Saved data entries

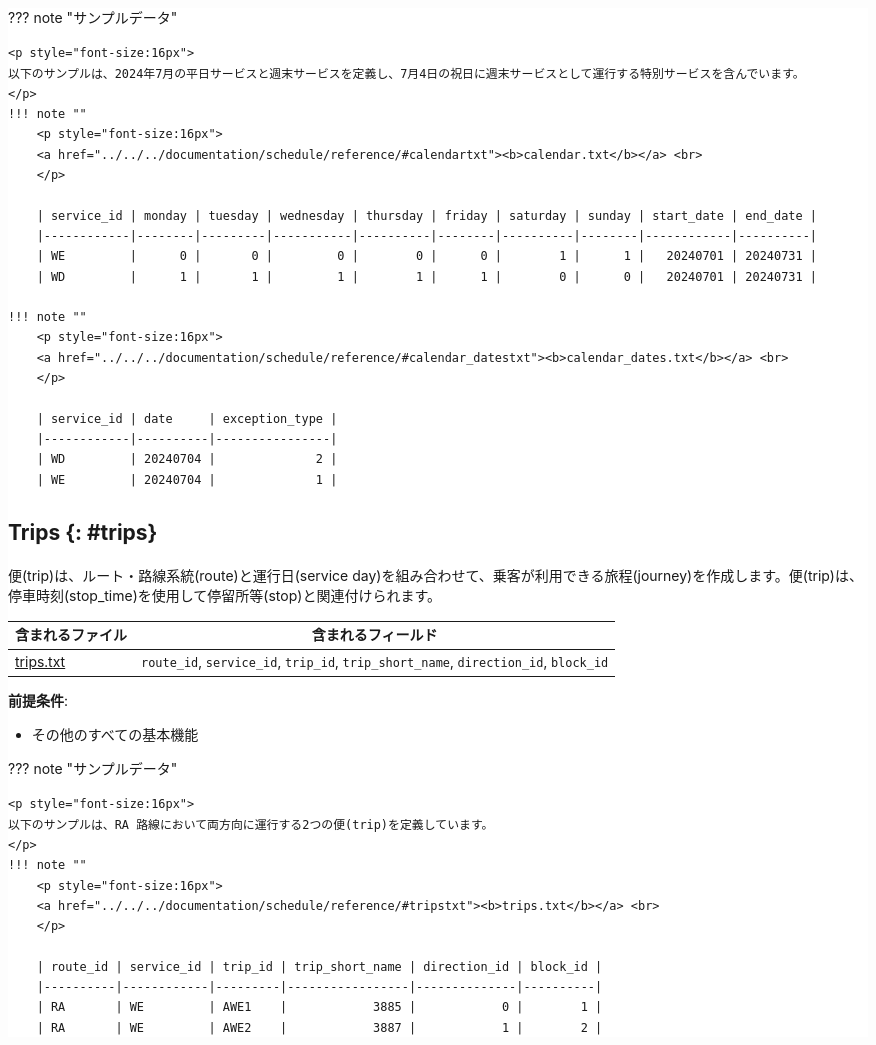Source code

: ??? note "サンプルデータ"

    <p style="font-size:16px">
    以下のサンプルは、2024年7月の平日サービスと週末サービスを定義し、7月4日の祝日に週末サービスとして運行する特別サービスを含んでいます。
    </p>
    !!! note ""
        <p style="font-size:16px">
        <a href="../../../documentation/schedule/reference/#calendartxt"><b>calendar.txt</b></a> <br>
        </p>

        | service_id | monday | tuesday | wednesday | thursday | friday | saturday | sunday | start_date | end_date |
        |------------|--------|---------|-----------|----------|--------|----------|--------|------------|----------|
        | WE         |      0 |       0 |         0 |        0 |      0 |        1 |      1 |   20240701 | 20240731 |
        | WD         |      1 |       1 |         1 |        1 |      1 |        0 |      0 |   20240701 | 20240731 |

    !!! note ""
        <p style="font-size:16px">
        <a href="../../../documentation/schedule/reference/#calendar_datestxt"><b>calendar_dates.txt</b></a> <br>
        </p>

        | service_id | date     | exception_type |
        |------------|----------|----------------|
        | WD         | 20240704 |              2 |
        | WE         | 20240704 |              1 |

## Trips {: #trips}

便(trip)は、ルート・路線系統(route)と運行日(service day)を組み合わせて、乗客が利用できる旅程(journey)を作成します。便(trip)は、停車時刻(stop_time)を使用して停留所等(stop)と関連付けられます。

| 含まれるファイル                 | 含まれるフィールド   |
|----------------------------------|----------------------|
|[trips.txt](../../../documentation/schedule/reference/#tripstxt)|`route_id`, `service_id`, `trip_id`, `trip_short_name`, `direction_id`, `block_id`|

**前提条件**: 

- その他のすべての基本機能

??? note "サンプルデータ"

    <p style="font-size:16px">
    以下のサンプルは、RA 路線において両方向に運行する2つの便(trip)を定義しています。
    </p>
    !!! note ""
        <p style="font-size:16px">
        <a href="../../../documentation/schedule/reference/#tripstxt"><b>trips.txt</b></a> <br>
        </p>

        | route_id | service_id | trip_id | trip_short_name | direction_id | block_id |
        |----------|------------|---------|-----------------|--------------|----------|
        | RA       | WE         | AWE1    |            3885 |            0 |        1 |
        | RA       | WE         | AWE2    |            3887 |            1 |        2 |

* * *

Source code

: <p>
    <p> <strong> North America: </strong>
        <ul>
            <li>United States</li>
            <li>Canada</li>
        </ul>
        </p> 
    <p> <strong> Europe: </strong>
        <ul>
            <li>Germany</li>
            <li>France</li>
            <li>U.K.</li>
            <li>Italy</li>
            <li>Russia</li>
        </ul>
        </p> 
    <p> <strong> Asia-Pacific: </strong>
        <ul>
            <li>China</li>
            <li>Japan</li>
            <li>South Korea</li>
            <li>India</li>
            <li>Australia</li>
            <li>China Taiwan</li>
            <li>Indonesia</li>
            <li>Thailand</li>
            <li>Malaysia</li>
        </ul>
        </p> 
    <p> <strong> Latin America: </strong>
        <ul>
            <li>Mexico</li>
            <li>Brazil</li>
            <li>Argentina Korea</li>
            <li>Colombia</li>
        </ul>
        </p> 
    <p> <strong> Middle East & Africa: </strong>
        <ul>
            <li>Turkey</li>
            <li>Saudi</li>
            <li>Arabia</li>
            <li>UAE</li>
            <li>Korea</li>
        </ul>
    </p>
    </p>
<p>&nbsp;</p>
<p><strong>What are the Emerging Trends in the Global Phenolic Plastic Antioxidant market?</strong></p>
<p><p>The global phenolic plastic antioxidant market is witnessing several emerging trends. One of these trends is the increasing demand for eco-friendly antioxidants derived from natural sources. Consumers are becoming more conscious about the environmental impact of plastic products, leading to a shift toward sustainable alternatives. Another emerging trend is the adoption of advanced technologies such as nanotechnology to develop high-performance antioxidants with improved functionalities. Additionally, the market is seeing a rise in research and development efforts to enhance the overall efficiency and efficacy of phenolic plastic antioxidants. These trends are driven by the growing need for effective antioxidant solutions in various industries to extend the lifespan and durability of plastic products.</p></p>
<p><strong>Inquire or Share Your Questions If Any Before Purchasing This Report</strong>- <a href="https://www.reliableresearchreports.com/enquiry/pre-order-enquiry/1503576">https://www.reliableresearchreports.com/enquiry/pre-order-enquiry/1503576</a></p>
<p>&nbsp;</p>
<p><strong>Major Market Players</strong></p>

# REQUIRED WORK
Above are the entries. Copy exactly the part that opens with the line containing "<p><strong>Inquire or Share" and closes with the line containing "<p><strong>Major Market Players</strong></p>", and no more.

# TASK ANSWER
<p><strong>Inquire or Share Your Questions If Any Before Purchasing This Report</strong>- <a href="https://www.reliableresearchreports.com/enquiry/pre-order-enquiry/1503576">https://www.reliableresearchreports.com/enquiry/pre-order-enquiry/1503576</a></p>
<p>&nbsp;</p>
<p><strong>Major Market Players</strong></p>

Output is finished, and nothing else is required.